● Data section:
────────────────

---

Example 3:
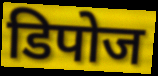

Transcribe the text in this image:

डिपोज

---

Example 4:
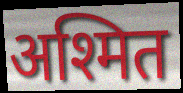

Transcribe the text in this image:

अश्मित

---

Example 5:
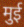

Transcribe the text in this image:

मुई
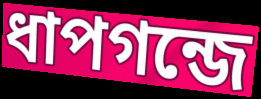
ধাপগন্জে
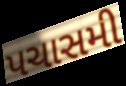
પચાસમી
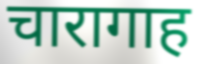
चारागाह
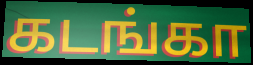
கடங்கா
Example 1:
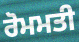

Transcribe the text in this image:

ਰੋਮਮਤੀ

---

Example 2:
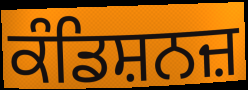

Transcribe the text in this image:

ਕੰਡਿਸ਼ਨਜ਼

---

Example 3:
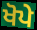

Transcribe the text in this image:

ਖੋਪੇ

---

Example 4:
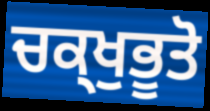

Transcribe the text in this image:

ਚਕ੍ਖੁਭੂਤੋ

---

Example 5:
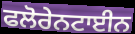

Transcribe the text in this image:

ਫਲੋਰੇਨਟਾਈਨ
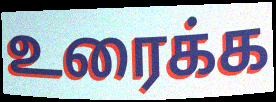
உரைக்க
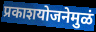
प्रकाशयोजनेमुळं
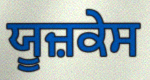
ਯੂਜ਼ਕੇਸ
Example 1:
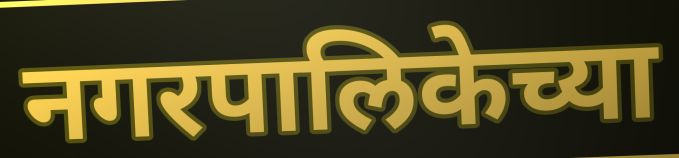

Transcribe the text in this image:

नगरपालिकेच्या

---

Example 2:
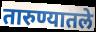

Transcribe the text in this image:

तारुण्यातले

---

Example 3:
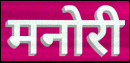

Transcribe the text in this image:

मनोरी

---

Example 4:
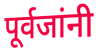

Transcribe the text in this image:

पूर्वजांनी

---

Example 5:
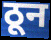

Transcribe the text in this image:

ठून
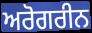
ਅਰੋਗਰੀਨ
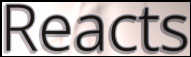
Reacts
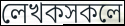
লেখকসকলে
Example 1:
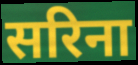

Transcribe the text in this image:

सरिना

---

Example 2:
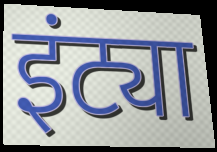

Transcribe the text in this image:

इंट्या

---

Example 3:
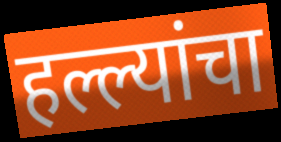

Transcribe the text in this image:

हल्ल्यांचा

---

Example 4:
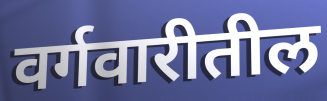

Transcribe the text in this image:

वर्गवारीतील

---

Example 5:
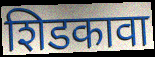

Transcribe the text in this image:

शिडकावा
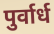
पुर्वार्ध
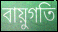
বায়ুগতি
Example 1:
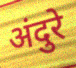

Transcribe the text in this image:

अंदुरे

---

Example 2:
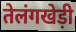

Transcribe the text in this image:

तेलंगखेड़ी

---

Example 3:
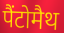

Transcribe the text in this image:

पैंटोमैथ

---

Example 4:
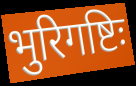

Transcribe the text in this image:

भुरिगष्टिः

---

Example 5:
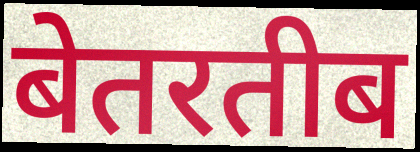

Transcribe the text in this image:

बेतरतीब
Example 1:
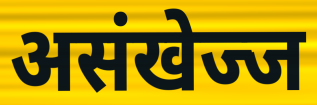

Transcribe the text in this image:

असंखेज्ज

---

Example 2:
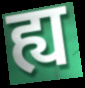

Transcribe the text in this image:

────────────────

● The problem:
Print the data above in full and exactly as it appears, skipping the pictures.

● Output for this task:
---

Example 3:

Transcribe the text in this image:

डिपोज

---

Example 4:

Transcribe the text in this image:

अश्मित

---

Example 5:

Transcribe the text in this image:

मुई
ধাপগন্জে
પચાસમી
चारागाह
கடங்கா
Example 1:

Transcribe the text in this image:

ਰੋਮਮਤੀ

---

Example 2:

Transcribe the text in this image:

ਕੰਡਿਸ਼ਨਜ਼

---

Example 3:

Transcribe the text in this image:

ਖੋਪੇ

---

Example 4:

Transcribe the text in this image:

ਚਕ੍ਖੁਭੂਤੋ

---

Example 5:

Transcribe the text in this image:

ਫਲੋਰੇਨਟਾਈਨ
உரைக்க
प्रकाशयोजनेमुळं
ਯੂਜ਼ਕੇਸ
Example 1:

Transcribe the text in this image:

नगरपालिकेच्या

---

Example 2:

Transcribe the text in this image:

तारुण्यातले

---

Example 3:

Transcribe the text in this image:

मनोरी

---

Example 4:

Transcribe the text in this image:

पूर्वजांनी

---

Example 5:

Transcribe the text in this image:

ठून
ਅਰੋਗਰੀਨ
Reacts
লেখকসকলে
Example 1:

Transcribe the text in this image:

सरिना

---

Example 2:

Transcribe the text in this image:

इंट्या

---

Example 3:

Transcribe the text in this image:

हल्ल्यांचा

---

Example 4:

Transcribe the text in this image:

वर्गवारीतील

---

Example 5:

Transcribe the text in this image:

शिडकावा
पुर्वार्ध
বায়ুগতি
Example 1:

Transcribe the text in this image:

अंदुरे

---

Example 2:

Transcribe the text in this image:

तेलंगखेड़ी

---

Example 3:

Transcribe the text in this image:

पैंटोमैथ

---

Example 4:

Transcribe the text in this image:

भुरिगष्टिः

---

Example 5:

Transcribe the text in this image:

बेतरतीब
Example 1:

Transcribe the text in this image:

असंखेज्ज

---

Example 2:

Transcribe the text in this image:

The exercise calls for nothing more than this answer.